The map, which had suffered severe deterioration, was discovered and donated to the museum in 2008. An application was made to and accepted by the Canadian Conservation Institute (CCI) in Ottawa to have the map conserved free of charge as part of the CCI’s commitment to preserving Canadian Heritage.

About the Map:

The map is an 1868 Map of the Town of Guelph produced by James Hobson. This map is very rare and may be a one of a kind as it has not been documented in any historic references and is not located in any other regional or provincial archives. This map is also rare because it is hand coloured with watercolours. This map is significant as there are not many maps of Guelph from the 1860s and not many that are this detailed – as it shows every lot in the town at the time. Guelph was growing significantly in the 1860s with several large industries being founded, a growing population, and many large scale building projects. This map will be invaluable to researchers, demonstrating how Guelph was growing and expanding.

The Guelph Civic Museum is very grateful to the CCI for the work they did to conserve the map. The map took over two years to conserve and a total of 275 hours was dedicated to this project. The map is now stored in temperature controlled archives storage at the Museum.
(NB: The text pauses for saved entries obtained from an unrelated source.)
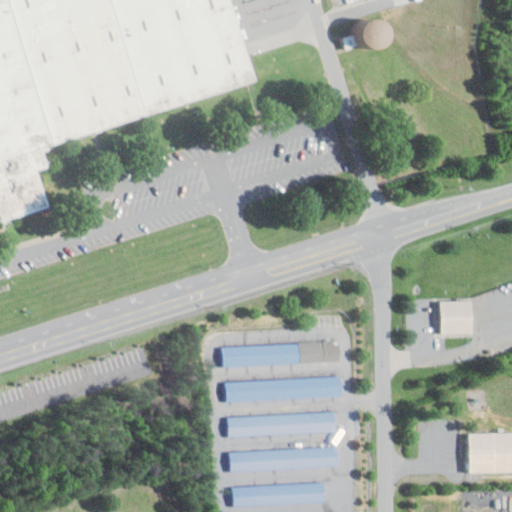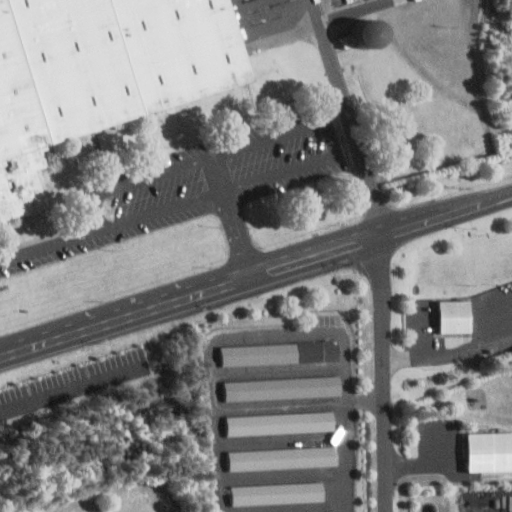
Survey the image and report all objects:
parking lot: (354, 5)
building: (371, 34)
building: (102, 72)
building: (100, 74)
road: (348, 115)
road: (265, 140)
road: (219, 174)
parking lot: (196, 183)
road: (164, 209)
road: (237, 232)
road: (52, 244)
road: (255, 272)
building: (457, 315)
building: (283, 352)
road: (454, 352)
road: (382, 372)
building: (285, 387)
road: (215, 412)
building: (282, 422)
building: (491, 450)
building: (491, 450)
building: (283, 457)
building: (277, 492)
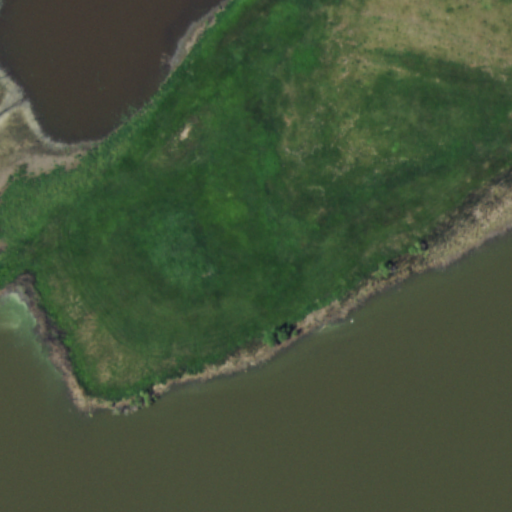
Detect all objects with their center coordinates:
airport runway: (340, 116)
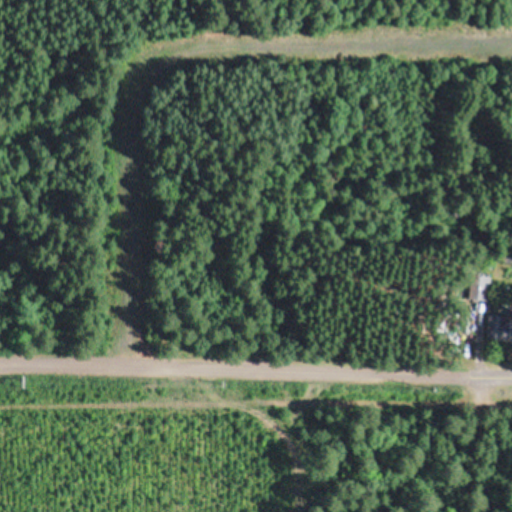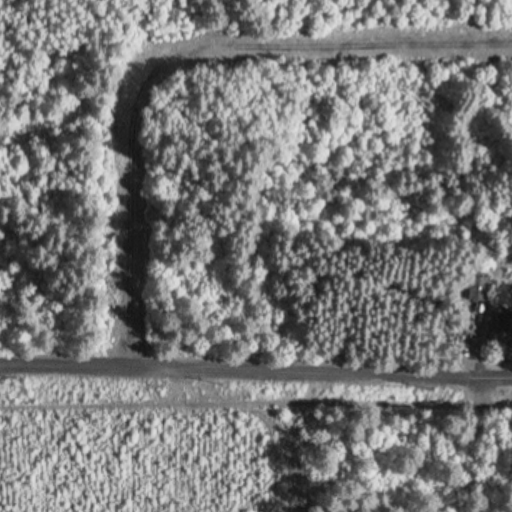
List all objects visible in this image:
road: (179, 55)
building: (481, 289)
building: (500, 329)
road: (232, 370)
road: (488, 378)
road: (255, 403)
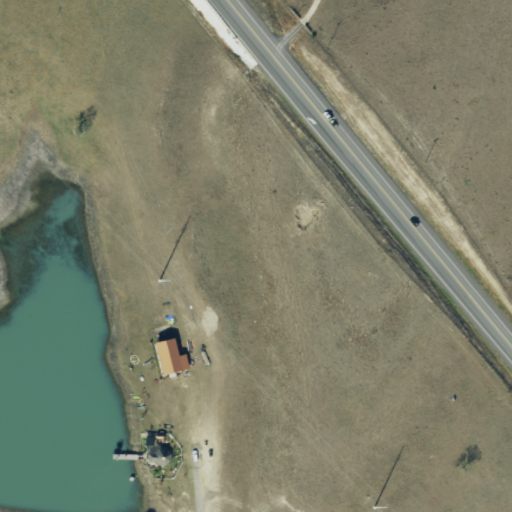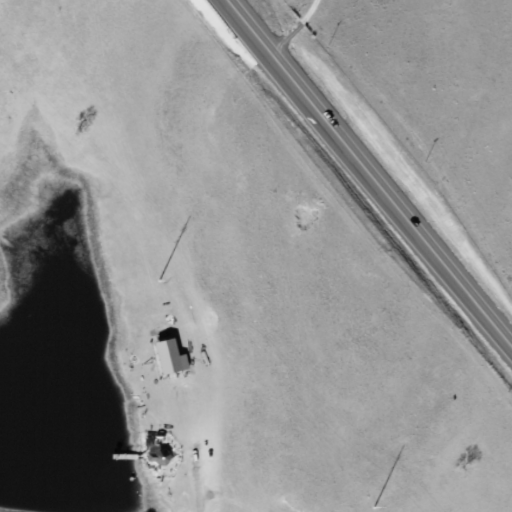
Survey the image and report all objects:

As a wrap up to May is Museum Month, the map will be available for viewing at the museum Tuesday, May 28 from 2:00 to 4:00 pm with the Assistant Curator Kathleen Wall on hand to answer questions.
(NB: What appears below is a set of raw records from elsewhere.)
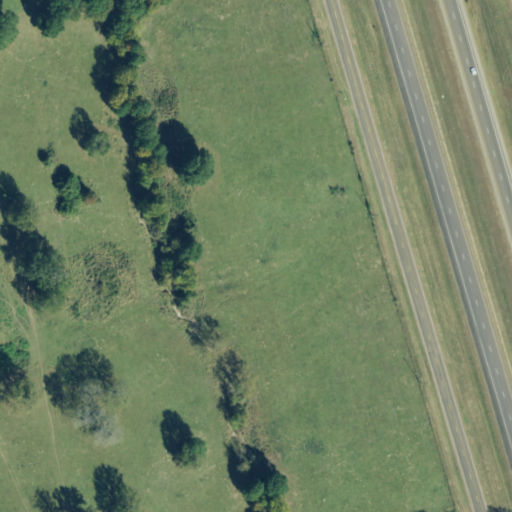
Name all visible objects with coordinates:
road: (476, 117)
road: (448, 224)
road: (402, 256)
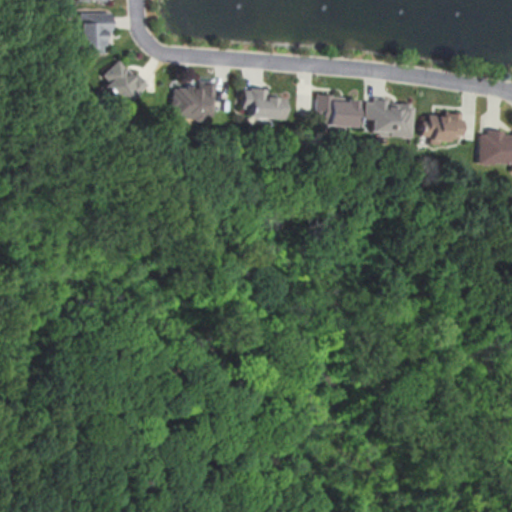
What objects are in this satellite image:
building: (89, 0)
building: (97, 0)
building: (87, 32)
building: (88, 32)
road: (304, 65)
building: (118, 81)
building: (188, 101)
building: (188, 101)
building: (259, 104)
building: (384, 117)
building: (436, 125)
building: (436, 127)
building: (492, 147)
building: (493, 147)
road: (148, 226)
road: (112, 242)
road: (346, 245)
road: (66, 286)
road: (8, 322)
road: (511, 482)
road: (505, 493)
road: (496, 507)
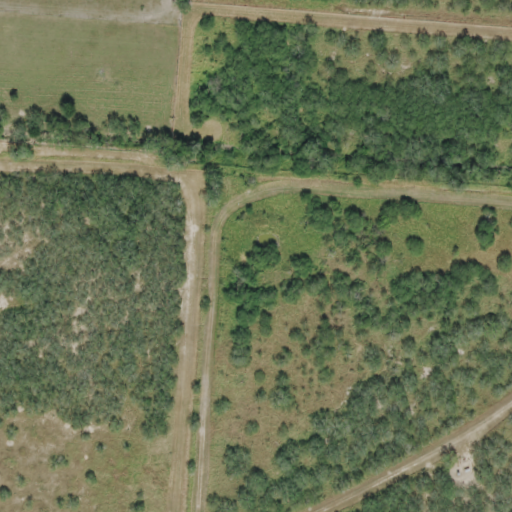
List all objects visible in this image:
road: (189, 248)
For more information about the map or any of the museum’s holdings, please contact Kathleen Wall at [email protected] or (519) 836-1221 ext. 2776

 Guelph Civic Museum is located at 52 Norfolk Street. Open daily 1:00-5:00 pm. 

About the CCI:

The Canadian Conservation Institute (CCI) is a Special Operating Agency of the Department of Canadian Heritage. The Institute was created in 1972 to promote the proper care and preservation of Canada’s cultural heritage and to advance the practice, science, and technology of conservation.
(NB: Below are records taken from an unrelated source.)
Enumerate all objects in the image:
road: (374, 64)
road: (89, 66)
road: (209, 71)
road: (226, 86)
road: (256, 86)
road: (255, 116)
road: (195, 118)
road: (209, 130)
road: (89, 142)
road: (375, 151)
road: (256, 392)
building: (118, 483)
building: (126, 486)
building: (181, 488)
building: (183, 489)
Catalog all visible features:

Through conservation science, treatment, and preventive conservation, the Canadian Conservation Institute supports heritage institutions and professionals in conserving Canada’s heritage collections so they can be accessed by current and future generations.

This mission is accomplished through conservation research and development, expert services, and knowledge dissemination – through CCI’s publications, library, and professional development.